Carbon Match market update

Wednesday 18 Dec 2019

Market Update: Getting there on markets - NZUs are fairly well bid to $24.65/$24.70, best offered at $24.75 with light volume trading over the past week.

COP25 is still underway in Madrid and one of the key issues outstanding is to develop a "rule book" for how to implement Article 6 of the Paris Agreement, which is the part of the Paris agreement that would enable international co-operation and the potential recognition or use of international carbon markets.

Article 6 was the only part of the Paris rulebook that could not be agreed at COP24 in December 2018 and there is considerable pressure to finalise the rule book for Article 6 this year in Madrid.

In particular one of the big challenges is accounting guidance on the operation of Article 6.2, which provides for country to country transfers of mitigation. Likewise controversy abounds over Article 6.4, which would provide a new centralised mechanism - effectively a new international carbon market.

With New Zealand's projected emissions over the 2021-2030 period likely to significantly overshoot its current NDC (target) under the Paris Agreement, the issue of how to access, recognise and account for international emissions is very important.

With a likely overshoot of our Paris budget of some 200 million tonnes, we have three ways of closing the gap: grow it, buy it from someone else, or do some really significant dieting so that we can tighten our own domestic belt.

Ideally we would do all three. But currently the NZ ETS is a something of a desert island, a domestic-only market.

Meanwhile the whole idea of international trading of carbon reductions remains fraught. To the economic purist, the concept enables least cost abatement to take place first and is consistent with a more efficient transition to lower carbon economies.

But many parties are concerned that the concept potentially undermines the whole ambition, by creating incentives to assume lower targets in the hope of being able to receive recognition for mitigation transfered to others. To some, the whole idea is just downright distasteful.

Even within New Zealand we can witness a change of approach. It was not long ago that the previous National government exhibited total unwillingness to limit the import of international Kyoto units into the NZ ETS, (even as real carbon prices fell to a matter of cents per tonne).
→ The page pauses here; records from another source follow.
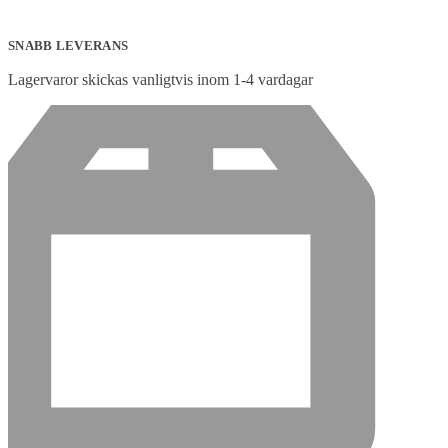
SNABB LEVERANS
Lagervaror skickas vanligtvis inom 1-4 vardagar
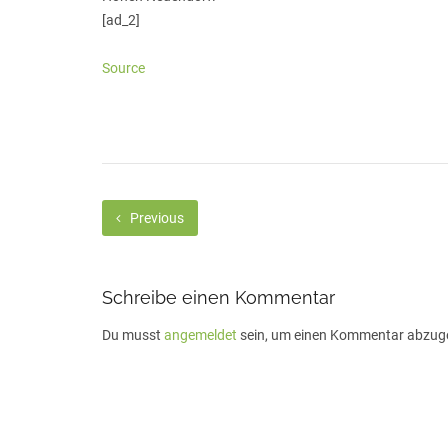
[ad_2]
Source
Previous
Schreibe einen Kommentar
Du musst
angemeldet
sein, um einen Kommentar abzug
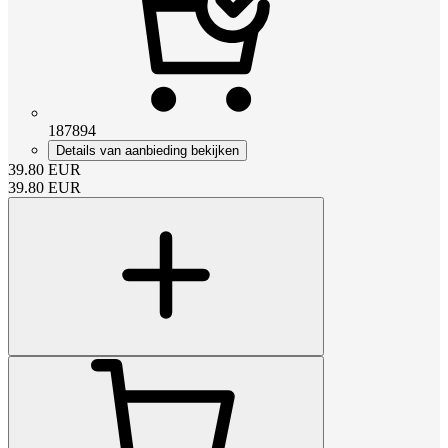
187894
Details van aanbieding bekijken
39.80
EUR
39.80
EUR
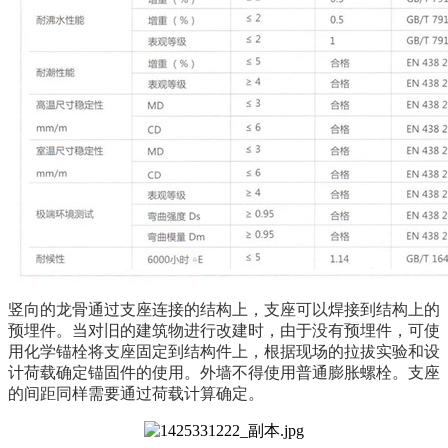
竖向的龙骨通过支座连接的结构上，支座可以焊接到结构上的
预埋件。当对旧的建筑物进行改建时，由于没有预埋件，可使
用化学锚栓将支座固定到结构件上，根据现场的拉拔实验和设
计荷载确定锚固件的使用。外墙不得使用普通膨胀螺栓。支座
的间距同样需要通过荷载计算确定。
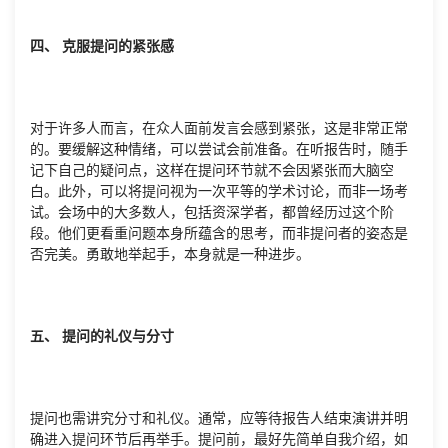
四、 克服提问的紧张感
对于许多人而言，在众人面前发言会感到紧张，这是非常正常
的。要缓解这种情绪，可以尝试会前准备。在听报告时，随手
记下自己的疑问点，这样在提问环节就不会因紧张而大脑空
白。此外，可以将提问视为一次平等的学术讨论，而非一场考
试。会场中的大多数人，包括资深学者，都曾经历过这个阶
段。他们更看重问题本身所蕴含的思考，而非提问者的姿态是
否完美。勇敢地举起手，本身就是一种进步。
五、 提问的礼仪与分寸
提问也需讲究分寸和礼仪。通常，应等待报告人结束演讲并明
确进入提问环节后再举手。提问前，最好先简单自我介绍，如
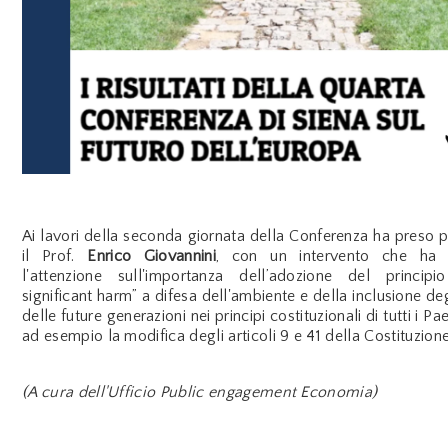
Ai lavori della seconda giornata della Conferenza ha preso 
il Prof.
Enrico Giovannini
, con un intervento che ha r
l'attenzione sull'importanza dell’adozione del princi
significant harm” a difesa dell'ambiente e della inclusione deg
delle future generazioni nei principi costituzionali di tutti i Pa
ad esempio la modifica degli articoli 9 e 41 della Costituzione 
(A cura dell'Ufficio Public engagement Economia)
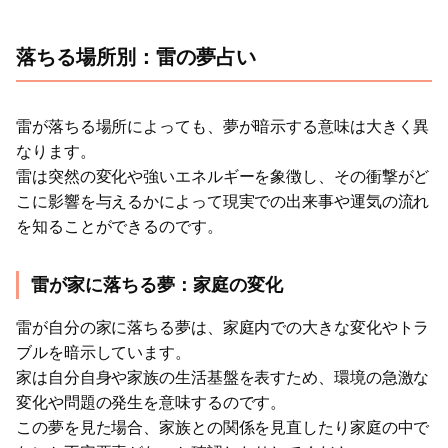
落ちる場所別：雷の夢占い
雷が落ちる場所によっても、夢が暗示する意味は大きく異
なります。
雷は突然の変化や強いエネルギーを象徴し、その衝撃がど
こに影響を与えるかによって現実での出来事や運気の流れ
を知ることができるのです。
雷が家に落ちる夢：家庭の変化
雷が自分の家に落ちる夢は、家庭内での大きな変化やトラ
ブルを暗示しています。
家は自分自身や家族の生活基盤を表すため、環境の急激な
変化や問題の発生を意味するのです。
この夢を見た場合、家族との関係を見直したり家庭の中で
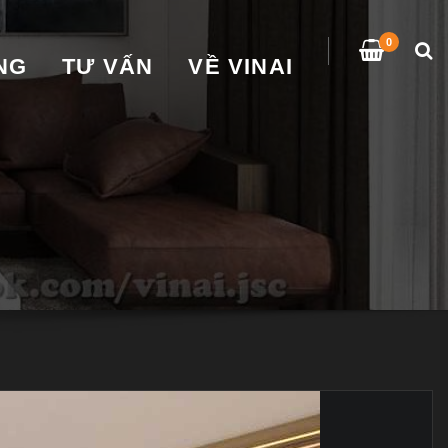
0
̀NG
TƯ VẤN
VỀ VINAI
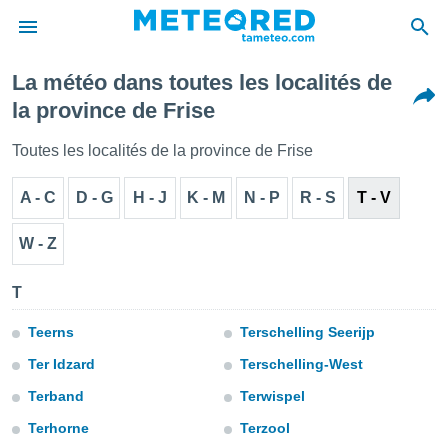
La météo dans toutes les localités de
e
la province de Frise
ntialité
enu de
Toutes les localités de la province de Frise
o.com
o.com) a
A - C
D - G
H - J
K - M
N - P
R - S
T - V
aré par
onnels
W - Z
arantir
té des
T
ions
. Vous
accéder
Teerns
Terschelling Seerijp
e en
Ter Idzard
Terschelling-West
 les
Terband
Terwispel
s :
Terhorne
Terzool
r les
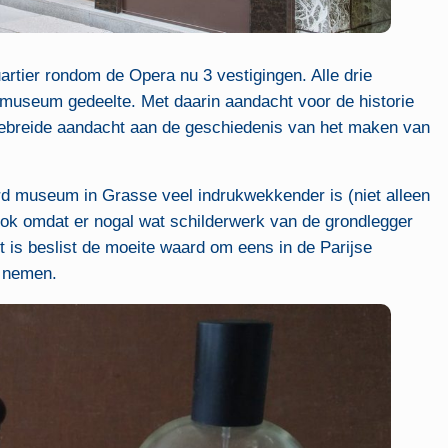
uartier rondom de Opera nu 3 vestigingen. Alle drie
museum gedeelte. Met daarin aandacht voor de historie
gebreide aandacht aan de geschiedenis van het maken van
ard museum in Grasse veel indrukwekkender is (niet alleen
k omdat er nogal wat schilderwerk van de grondlegger
t is beslist de moeite waard om eens in de Parijse
e nemen.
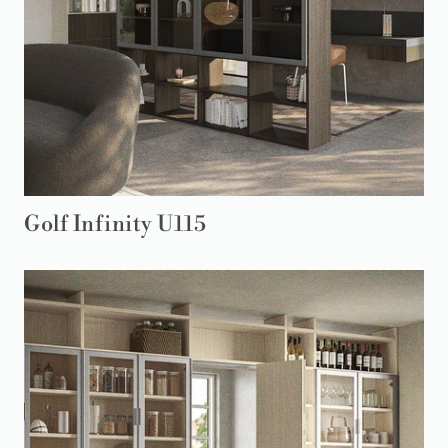
Golf Infinity U115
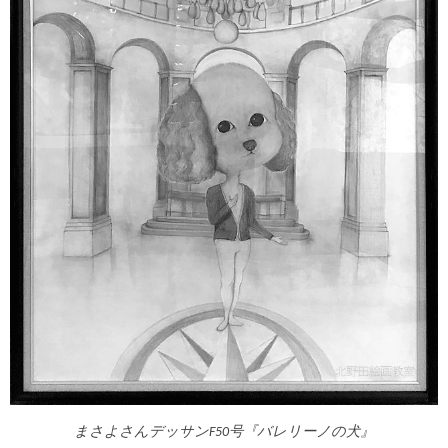
まさよさんデッサンF50号『バレリーノの犬』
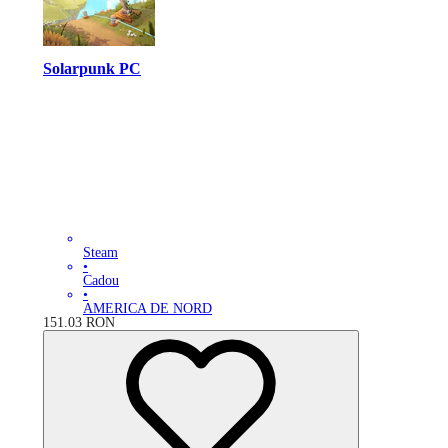
Solarpunk PC
Steam
•
Cadou
•
AMERICA DE NORD
151.03
RON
That stance rested on the grounds that a tonne of CO2 and its equivalents removed from the atmoshere was a tonne, no matter where the reduction came from.

But things have changed. Fast forward to recent Select Committee input and it is very clear that the appetite to rely on international carbon markets is tentative on all sides of the house. Indeed the CCRA Zero Carbon Amendment Act states that "Emissions budgets must be met, as far as possible, through domestic emissions reductions and domestic removals."

The question is, at what cost of carbon? Very little has happened at $25 and below.

As it stands today, we don't seem to have a plan to source any significant domestic reductions other than from forestry, whose contribution can scale up only slowly. Sequestration from forestry might at best close 25% of the gap between BAU and the budget implied by our current Paris target.

And then only if confidence among forest owners and other would-be forest landowners is preserved. Instead, landowners who are interested in carbon face toxic politics, cross neighbours and ever greater complexity. Bring out the kid gloves.

NZUs - bid $24.70, offered $24.75.
Carbon Match - every weekday from 1-5pm.